学習記録を読むと、この学習者が目標を立てて苦手な分野を克服しながら着実に英語学習を進めてきた様子がわかります。語学学習に必要な短期的な目標設定、学習機会の確保と学習の習慣化、Small start quick win(小さなスタートですぐに成果)を挙げるトレーニングの工夫、様々なアプリを活用した音声からのアプローチなど、様々な英語学習法が示されています。

最後に、学習者と次の観点から英語学習について振り返りをしました。

(1)単語・熟語の学習について:ひと通り音読をした後、例文を参考にして身の回りの事柄を英語で表現してみる。実際に先生と英語でやり取りすることにより覚えることが効果的だった。

(2)文法・構文の学習について:最初は一人で「頻出英文法・語法問題1000」(桐原書店)を読んで覚えていた。高校の授業では基本的事項のみを学習し、大学受験では英語など一般入試を受験せずに入学した。しかし、英検2級以上を目指したり、TOEICを受検したりするためには大学入試レベルの英語を理解する必要があるとわかった。その対策として高校生向けの文法書を一通り読むことにより中学・高校の英語学習の復習ができたし、さらに高校で深く学ばなかった文法事項(仮定法、不定詞、分詞、動名詞、関係詞など)に関して、以前は曖昧で感覚的な判断や理解をしていたが、明確な判断基準に基づいて理解できるようになった。

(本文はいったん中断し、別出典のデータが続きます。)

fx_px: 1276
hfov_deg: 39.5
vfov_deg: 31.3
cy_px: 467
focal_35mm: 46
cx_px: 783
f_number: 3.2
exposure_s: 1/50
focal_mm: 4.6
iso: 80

(3)学習機会の確保について:部活動に参加していたので英語に割ける時間が限定されていた。毎日の隙間時間を活用するように心がけた。たとえば、ネット上の英検対策講座やスタディサプリのTOEIC対策講座、English Radioなどのアプリで世界各国の英語放送を聞くようにした。部活動の仕事をしながらBBC World Serviceを聴取したこともあった。また、週一回はELSに通いネイティブ講師と英語を話すとともに、定期的に先生について英語を学んだ。

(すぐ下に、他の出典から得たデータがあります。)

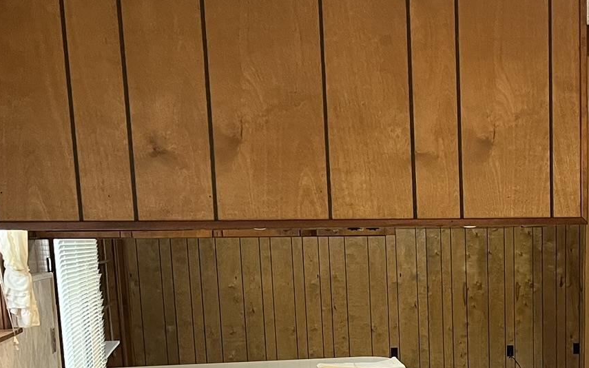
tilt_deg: -9.3
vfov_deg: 18.6
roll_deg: +1.4
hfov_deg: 30.1
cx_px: 493
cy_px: 448
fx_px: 1059
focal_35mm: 66
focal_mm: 5.1
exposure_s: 1/60
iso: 250
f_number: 1.6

(4)なぜ英語を学ぶのか:将来、英語を使って会計士の仕事をしたいし、英語を話すことへのあこがれもある。また、英語の長文を読むときに内容をイメージしながら読んでいたが、これにより英語を英語として理解できるようになり、読むのが嫌いだった日本語の文章も読めるようになった。母語と異なるイメージをもつ英語を考えながら読んでいるうちに、日本語も考えながら読めるようになったのだと思う。

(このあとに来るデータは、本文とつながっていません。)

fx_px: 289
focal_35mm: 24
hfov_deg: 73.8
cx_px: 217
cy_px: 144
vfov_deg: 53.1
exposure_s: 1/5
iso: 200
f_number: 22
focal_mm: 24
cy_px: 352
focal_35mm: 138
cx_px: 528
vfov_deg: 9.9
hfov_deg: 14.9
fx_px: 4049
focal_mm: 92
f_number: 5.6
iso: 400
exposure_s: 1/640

(5)卒業後の目標:企業研修では、会計の仕事の中でどれくらい自分の英語力を応用できるか確かめたい。また、勤務先からNHKラジオビジネス英語の聴取を勧められているのでぜひ継続的に英語を学びたい。

以上が今回のまとめですが、参考になる点が多々あると思います。大学生の皆さんは中学校や高校で受けてきた英語学習について様々な感想をもっていると思います。これまで真面目に英語の勉強をしたけれど、英語を聞いたり、読んだり、話したり、書いたりすることは今でも苦手だと感じる人は多いと思います。大学での英語授業や家庭学習では、単語や文法規則、語法を学習するときにネイティブスピーカーが英語を使うときの心理や意識、論理まで理解し、それを暗記して実際に使ってみる。そんな学び方を進めて英語を着実に身に付けていってもらえればと思います。